▶ [GIVEN PASSAGE]:

** begin **

The following code generates histograms for all of the images in the dataset.

In [None]:
hists = []

n_bins = 100

for name in image_names:
    temp_image = misc.imread(name)
    temp_hist = generateHist(temp_image, n_bins)
    hists.append(temp_hist)

Here are the test query images that we will use to search for similar images. Notice the diversity in their histograms.

In [None]:
# Compare a test histogram to the database
test_ind = [450, 2423, 5211, 8134]
n_bins = 100

for i in test_ind:
    test = misc.imread(image_names[i])
    plt.figure()
    plt.imshow(test)

    test_hist = generateHist(test, n_bins)

    plt.figure()
    plt.plot(test_hist[0,:], color='red')
    plt.plot(test_hist[1,:], color='green')
    plt.plot(test_hist[2,:], color='blue')
    plt.title('Histogram for Image ' + str(i))

### Exercise 2:

The code below iterates through the above test query images and searches for their 10 most similar images. Fill in the missing elements to generate the histograms and compare them using your own histogram implementation from Exercise 1. The number of bins for the histogram should be n_bins = 100.

The images will be stored in a directory called "closest" in the same location as your notebook. They will have suffixes denoting which of the four images they match and their order in terms of similarity. (Note that the first image should be the query image itself, since it is still in the dataset and is more similar to itself than any other image.) Submit this folder with your notebook for the lab.

Do the results look reasonable? Explain why or why not.

In [None]:
import os

closest_dir = 'closest/'
if not os.path.exists(closest_dir):
    os.makedirs(closest_dir)

n_bins = 100
K = 10
    
for ind in test_ind:
    print 'Finding closest ' + str(K) + ' images to ' + image_names[ind]
    test = misc.imread(image_names[ind])
    
    test_hist = [] #edit this line to make things right

    D = np.zeros(n_images)
    for i in range(n_images):
        D[i] =  0 #edit this line to make things right 
    idx = np.argsort(D)
    
    closest = []
    for i in range(K):
        closest.append(image_names[idx[i]])
        img = misc.imread(closest[i])
        misc.imsave(closest_dir + 'closest_' + str(ind) + '_' + str(i) + '.jpg', img)
        print '\tSaving closest image ' + str(i)
    

# Scale Invariant Feature Transform (SIFT)

### Plotting the Keypoints

We will use OpenCV's built-in function to perform SIFT. In this part, we will find and match the keypoints of two images. One application is recognizing the traffic sign using the camera. You can watch a demo [here](http://bit.ly/1l51Tra). Let's first load the image and visualize the keypoints.

** end **

▶ [PROBLEM SET]:
[1] Rewrite the part of the notebook excerpt above that opens with the words containing "closest = []" and closes with "str(i) + '.jpg', img)", changing "img" to "image".
[2] Repeat word for word the lines of the entries in the block of data below, starting with the line containing "phylum: Basidiomycota" and ending with the line containing "scientific name: Alopochen aegyptiaca".

▶ [A block of data]:
** begin **

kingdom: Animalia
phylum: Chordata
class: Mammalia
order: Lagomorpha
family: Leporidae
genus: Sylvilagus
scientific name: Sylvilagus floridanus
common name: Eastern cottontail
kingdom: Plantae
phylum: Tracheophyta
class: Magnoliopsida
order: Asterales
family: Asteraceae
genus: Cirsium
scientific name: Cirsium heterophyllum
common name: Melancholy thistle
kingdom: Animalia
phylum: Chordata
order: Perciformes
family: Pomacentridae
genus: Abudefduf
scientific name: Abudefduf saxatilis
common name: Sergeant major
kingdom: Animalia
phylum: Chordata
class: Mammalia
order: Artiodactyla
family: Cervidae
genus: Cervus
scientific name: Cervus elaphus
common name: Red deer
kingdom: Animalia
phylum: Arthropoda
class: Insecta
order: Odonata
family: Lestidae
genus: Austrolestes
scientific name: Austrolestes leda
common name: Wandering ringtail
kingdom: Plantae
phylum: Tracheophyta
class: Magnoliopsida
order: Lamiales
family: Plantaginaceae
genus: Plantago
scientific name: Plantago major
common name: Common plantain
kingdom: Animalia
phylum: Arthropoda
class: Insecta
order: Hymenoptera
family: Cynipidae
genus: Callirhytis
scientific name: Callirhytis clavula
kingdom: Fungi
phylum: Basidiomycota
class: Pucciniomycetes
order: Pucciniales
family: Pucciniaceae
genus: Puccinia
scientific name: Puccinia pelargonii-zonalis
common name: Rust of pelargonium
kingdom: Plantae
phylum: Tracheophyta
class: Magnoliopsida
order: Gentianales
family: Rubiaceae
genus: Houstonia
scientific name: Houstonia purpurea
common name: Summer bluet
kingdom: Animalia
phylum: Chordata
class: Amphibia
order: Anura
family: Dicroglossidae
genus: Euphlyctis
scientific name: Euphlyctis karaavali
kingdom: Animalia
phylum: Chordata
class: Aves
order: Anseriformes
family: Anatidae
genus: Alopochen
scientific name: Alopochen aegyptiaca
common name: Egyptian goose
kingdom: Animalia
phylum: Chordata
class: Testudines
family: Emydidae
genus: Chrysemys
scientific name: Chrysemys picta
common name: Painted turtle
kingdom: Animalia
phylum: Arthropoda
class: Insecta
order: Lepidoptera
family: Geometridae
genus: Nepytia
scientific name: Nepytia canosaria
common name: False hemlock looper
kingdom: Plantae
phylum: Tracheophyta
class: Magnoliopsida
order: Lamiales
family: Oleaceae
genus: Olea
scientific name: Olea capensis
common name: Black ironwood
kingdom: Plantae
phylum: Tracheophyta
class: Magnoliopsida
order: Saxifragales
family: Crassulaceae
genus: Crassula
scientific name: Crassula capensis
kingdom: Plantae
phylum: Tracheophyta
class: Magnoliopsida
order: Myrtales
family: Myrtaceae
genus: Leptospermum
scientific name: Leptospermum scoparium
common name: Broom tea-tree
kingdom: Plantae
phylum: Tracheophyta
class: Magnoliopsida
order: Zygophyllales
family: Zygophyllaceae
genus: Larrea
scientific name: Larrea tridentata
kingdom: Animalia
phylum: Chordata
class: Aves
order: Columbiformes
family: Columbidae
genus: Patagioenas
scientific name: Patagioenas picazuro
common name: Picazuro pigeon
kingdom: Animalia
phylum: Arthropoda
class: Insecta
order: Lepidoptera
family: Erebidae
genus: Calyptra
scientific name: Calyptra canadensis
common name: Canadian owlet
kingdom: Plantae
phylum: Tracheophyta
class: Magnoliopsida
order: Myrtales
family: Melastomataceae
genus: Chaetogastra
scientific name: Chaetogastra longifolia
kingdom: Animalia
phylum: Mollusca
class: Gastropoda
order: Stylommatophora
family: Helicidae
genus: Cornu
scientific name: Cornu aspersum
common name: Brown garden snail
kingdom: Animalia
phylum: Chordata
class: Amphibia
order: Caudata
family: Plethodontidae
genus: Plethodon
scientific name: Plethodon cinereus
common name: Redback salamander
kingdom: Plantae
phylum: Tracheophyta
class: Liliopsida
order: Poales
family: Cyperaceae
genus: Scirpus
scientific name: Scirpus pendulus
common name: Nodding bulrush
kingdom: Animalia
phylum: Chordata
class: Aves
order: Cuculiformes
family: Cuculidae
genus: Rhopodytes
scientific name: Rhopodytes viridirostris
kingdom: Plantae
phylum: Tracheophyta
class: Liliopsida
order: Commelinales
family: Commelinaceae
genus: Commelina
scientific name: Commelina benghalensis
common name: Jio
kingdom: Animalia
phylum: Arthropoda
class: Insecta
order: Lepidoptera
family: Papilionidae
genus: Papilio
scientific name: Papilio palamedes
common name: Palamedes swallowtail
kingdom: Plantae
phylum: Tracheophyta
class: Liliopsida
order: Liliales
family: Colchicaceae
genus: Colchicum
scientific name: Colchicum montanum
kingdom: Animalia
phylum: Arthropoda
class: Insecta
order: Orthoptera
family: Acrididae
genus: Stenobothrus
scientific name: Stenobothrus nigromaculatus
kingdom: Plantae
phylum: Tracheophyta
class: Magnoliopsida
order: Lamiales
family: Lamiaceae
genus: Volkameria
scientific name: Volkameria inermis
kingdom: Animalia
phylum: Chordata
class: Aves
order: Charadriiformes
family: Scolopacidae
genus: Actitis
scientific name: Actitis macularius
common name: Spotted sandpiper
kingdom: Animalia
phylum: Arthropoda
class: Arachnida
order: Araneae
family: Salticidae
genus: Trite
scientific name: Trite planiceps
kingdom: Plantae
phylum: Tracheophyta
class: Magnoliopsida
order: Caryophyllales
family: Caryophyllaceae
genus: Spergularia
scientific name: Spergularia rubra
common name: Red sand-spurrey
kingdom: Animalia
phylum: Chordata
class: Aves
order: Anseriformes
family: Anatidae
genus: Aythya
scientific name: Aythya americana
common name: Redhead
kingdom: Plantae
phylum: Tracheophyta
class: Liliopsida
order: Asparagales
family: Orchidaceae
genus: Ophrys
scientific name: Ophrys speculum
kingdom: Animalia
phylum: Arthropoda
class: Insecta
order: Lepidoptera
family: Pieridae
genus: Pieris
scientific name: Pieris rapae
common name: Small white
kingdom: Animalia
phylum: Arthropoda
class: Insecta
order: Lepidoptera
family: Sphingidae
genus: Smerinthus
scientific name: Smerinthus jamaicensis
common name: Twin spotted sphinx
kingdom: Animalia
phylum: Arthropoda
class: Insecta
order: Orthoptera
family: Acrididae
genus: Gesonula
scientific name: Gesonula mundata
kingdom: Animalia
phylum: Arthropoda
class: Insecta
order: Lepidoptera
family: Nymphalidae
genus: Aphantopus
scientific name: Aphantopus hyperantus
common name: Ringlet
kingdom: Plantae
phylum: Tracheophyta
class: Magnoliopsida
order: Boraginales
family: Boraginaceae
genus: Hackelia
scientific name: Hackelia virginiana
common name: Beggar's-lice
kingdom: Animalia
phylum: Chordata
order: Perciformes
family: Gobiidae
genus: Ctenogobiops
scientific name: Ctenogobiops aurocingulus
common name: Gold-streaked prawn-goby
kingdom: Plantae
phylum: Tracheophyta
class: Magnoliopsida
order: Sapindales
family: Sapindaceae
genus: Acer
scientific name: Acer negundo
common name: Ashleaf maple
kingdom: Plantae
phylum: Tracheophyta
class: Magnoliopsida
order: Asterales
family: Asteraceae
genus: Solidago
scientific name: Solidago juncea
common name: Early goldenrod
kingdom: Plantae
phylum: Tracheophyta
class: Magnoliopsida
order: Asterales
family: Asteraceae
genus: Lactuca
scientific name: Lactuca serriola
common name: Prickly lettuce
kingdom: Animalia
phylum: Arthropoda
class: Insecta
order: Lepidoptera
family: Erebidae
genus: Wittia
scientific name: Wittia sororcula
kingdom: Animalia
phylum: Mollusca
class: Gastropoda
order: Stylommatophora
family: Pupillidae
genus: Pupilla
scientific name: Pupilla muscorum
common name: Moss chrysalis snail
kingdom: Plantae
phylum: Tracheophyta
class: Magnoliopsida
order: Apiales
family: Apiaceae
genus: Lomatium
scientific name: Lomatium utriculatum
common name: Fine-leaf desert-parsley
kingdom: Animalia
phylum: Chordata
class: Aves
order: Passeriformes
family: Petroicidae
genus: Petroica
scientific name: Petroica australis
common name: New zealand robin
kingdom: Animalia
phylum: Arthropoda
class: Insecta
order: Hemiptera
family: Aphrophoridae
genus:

** end **

▶ [OUTPUTS BY TASK]:
[1]
closest = []
    for i in range(K):
        closest.append(image_names[idx[i]])
        image = misc.imread(closest[i])
        misc.imsave(closest_dir + 'closest_' + str(ind) + '_' + str(i) + '.jpg', image)

[2]
phylum: Basidiomycota
class: Pucciniomycetes
order: Pucciniales
family: Pucciniaceae
genus: Puccinia
scientific name: Puccinia pelargonii-zonalis
common name: Rust of pelargonium
kingdom: Plantae
phylum: Tracheophyta
class: Magnoliopsida
order: Gentianales
family: Rubiaceae
genus: Houstonia
scientific name: Houstonia purpurea
common name: Summer bluet
kingdom: Animalia
phylum: Chordata
class: Amphibia
order: Anura
family: Dicroglossidae
genus: Euphlyctis
scientific name: Euphlyctis karaavali
kingdom: Animalia
phylum: Chordata
class: Aves
order: Anseriformes
family: Anatidae
genus: Alopochen
scientific name: Alopochen aegyptiaca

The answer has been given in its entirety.